Straws made from uncooked pasta compost quickly while still holding up to a cold drink for hours. They are a spaghetti shape with a large hole in the middle – almost the same as a plastic straw. Many bars and restaurants around the world use them exclusively in lieu of plastic straws. The straws are biodegradable, meaning they can be decomposed by bacteria or other living organisms, pose no threat to animals, and do not need to be recycled as they are edible. In addition, they do not go mushy and do not affect any tastes of the drinks they are used in.


Loliware advertises their seaweed-based, edible straws as “tasty, marine-degradable, and hyper-compostable.” The idea for these is fueling the imagination of many. Unlike another material often used for compostable utensils – PLA which is often made from corn starch it breaks down as easily as something like a banana peel, so it can compost in a home system rather than requiring industrial composting equipment.

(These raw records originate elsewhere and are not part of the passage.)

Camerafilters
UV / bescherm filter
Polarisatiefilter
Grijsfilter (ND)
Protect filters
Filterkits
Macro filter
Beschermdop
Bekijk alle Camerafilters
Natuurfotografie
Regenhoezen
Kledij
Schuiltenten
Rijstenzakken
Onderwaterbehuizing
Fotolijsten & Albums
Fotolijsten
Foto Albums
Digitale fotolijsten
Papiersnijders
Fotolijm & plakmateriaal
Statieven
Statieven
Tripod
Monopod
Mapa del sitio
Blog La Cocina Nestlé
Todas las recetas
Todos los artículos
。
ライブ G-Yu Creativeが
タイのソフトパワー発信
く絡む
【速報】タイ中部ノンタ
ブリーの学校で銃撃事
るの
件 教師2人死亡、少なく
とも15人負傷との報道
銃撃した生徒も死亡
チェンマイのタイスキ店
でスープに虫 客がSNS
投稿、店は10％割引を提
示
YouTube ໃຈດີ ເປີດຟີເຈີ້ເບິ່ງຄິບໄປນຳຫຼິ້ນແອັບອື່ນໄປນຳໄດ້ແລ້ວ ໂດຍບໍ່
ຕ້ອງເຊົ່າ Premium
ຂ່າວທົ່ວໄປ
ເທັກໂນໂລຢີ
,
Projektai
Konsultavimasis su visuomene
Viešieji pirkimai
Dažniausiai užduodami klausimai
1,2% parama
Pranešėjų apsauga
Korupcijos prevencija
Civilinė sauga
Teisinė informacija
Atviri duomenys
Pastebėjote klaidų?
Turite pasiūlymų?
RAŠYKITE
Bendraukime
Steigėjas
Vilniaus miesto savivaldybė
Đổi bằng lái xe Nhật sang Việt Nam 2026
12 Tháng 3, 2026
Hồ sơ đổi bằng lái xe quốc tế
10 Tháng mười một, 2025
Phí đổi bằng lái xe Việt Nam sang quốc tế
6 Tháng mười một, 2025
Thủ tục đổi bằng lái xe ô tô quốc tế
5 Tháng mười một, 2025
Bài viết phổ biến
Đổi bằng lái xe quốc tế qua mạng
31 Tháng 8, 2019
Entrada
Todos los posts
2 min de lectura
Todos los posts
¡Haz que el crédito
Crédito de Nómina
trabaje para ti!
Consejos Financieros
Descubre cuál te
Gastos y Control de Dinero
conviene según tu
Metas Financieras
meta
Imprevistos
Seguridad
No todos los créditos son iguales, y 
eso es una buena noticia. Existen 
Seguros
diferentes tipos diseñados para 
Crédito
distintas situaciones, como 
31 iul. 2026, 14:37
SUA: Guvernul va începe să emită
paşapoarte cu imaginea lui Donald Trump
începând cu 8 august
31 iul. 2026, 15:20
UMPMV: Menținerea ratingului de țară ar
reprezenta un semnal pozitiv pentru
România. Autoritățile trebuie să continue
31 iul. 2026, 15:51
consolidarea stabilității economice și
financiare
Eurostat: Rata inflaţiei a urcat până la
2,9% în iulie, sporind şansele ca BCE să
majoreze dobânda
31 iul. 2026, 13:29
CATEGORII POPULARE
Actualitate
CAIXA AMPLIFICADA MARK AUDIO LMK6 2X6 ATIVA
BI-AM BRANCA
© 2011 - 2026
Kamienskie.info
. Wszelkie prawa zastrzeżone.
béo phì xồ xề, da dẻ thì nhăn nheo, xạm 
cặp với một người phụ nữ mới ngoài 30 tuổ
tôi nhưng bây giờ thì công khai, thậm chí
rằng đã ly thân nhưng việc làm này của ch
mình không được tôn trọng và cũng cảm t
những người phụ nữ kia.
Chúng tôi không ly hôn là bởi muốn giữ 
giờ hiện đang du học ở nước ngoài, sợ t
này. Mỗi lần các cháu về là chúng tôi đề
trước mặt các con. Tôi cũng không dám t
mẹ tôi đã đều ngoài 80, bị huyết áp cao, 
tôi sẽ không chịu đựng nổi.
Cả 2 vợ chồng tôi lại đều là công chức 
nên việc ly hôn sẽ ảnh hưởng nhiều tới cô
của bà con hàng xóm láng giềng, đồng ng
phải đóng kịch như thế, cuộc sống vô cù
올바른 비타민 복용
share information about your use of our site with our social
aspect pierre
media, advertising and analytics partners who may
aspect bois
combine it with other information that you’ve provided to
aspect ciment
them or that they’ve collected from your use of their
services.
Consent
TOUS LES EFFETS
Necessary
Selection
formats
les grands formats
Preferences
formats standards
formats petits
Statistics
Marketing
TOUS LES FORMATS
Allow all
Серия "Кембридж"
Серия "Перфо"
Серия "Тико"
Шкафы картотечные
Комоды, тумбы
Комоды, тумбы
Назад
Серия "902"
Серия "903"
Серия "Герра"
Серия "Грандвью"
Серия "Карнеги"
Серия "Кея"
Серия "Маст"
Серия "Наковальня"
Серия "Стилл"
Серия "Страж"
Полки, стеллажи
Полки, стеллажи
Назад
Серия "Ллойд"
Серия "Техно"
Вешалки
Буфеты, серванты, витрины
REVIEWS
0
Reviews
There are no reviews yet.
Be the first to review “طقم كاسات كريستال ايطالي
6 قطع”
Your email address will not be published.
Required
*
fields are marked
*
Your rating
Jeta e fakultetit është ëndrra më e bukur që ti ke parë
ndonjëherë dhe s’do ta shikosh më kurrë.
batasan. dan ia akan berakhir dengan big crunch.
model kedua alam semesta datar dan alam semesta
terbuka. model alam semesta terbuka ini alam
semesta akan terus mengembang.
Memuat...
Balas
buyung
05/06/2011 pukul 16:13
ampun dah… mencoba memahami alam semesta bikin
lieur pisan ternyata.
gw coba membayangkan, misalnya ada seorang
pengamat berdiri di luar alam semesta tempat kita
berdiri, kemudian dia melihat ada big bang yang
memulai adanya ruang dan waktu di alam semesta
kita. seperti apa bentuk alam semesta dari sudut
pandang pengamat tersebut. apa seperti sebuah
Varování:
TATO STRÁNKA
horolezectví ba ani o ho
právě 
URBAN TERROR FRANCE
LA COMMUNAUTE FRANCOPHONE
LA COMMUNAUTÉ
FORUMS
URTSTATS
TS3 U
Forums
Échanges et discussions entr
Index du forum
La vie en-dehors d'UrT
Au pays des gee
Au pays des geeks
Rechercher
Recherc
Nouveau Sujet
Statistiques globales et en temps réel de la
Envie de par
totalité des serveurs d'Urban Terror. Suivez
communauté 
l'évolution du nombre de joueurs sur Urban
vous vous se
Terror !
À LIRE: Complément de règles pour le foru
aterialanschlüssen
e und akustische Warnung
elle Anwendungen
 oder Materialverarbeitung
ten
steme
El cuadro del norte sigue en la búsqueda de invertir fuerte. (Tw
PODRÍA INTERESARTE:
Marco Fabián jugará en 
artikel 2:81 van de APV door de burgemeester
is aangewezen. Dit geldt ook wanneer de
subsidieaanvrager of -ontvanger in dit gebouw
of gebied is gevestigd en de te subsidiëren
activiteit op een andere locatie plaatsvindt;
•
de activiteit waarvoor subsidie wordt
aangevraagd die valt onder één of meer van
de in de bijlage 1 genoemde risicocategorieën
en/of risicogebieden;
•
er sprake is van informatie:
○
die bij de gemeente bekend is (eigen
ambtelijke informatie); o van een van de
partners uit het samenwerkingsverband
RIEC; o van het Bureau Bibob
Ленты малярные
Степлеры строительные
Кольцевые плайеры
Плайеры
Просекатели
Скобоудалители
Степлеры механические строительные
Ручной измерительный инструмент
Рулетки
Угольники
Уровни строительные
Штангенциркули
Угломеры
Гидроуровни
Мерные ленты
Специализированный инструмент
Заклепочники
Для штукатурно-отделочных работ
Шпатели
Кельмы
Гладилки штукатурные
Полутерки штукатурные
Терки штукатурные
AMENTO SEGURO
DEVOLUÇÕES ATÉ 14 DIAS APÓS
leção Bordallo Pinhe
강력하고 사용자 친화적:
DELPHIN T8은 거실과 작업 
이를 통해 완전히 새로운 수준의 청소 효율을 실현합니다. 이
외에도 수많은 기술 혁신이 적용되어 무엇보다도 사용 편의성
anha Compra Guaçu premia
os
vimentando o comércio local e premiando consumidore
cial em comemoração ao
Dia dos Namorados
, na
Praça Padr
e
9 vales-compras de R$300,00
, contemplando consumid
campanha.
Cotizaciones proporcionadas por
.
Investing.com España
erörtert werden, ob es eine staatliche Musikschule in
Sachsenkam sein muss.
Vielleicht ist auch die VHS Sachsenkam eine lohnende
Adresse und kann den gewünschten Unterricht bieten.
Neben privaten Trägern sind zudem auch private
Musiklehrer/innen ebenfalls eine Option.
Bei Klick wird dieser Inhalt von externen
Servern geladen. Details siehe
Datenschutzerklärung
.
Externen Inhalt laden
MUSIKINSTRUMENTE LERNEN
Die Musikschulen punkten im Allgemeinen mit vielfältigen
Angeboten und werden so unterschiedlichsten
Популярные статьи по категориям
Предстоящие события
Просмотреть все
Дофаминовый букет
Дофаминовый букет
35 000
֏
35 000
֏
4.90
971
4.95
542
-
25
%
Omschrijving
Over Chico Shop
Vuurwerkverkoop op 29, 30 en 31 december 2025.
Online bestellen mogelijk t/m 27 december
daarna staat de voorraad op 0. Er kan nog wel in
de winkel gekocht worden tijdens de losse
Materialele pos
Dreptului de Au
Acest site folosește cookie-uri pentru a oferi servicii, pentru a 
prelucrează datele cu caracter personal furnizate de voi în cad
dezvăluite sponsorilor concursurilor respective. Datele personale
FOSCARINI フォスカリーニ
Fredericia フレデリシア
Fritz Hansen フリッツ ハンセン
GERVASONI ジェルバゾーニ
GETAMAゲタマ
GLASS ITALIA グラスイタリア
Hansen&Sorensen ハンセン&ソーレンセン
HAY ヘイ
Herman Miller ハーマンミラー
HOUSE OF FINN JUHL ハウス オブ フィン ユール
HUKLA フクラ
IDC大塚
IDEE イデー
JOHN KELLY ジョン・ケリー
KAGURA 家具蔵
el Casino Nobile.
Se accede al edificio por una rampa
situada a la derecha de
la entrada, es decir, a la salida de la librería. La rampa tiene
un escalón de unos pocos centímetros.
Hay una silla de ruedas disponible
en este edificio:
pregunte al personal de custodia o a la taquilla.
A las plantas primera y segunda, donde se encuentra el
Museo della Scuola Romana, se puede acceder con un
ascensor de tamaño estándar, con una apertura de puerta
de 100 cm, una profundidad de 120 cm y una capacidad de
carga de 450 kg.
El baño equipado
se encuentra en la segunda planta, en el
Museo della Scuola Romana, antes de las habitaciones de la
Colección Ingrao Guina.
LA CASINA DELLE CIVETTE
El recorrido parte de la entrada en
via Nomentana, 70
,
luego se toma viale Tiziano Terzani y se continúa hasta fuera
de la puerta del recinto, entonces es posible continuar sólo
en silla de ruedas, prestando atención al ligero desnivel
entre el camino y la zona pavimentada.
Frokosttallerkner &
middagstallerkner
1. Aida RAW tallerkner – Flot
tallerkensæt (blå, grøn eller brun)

It’s a long way to make the world plastic-free, but we are not allowed to give up. We can replace plastic with a reusable one. Avoiding plastic straws won’t save the oceans or the world on its own, but as we’ve seen it is clear that consumer habits also must change. There was a time when we did not rely on plastic much at all. The world has changed plenty since then, but there is no reason why we cannot again experience a shift in our collective habits – this time for the better.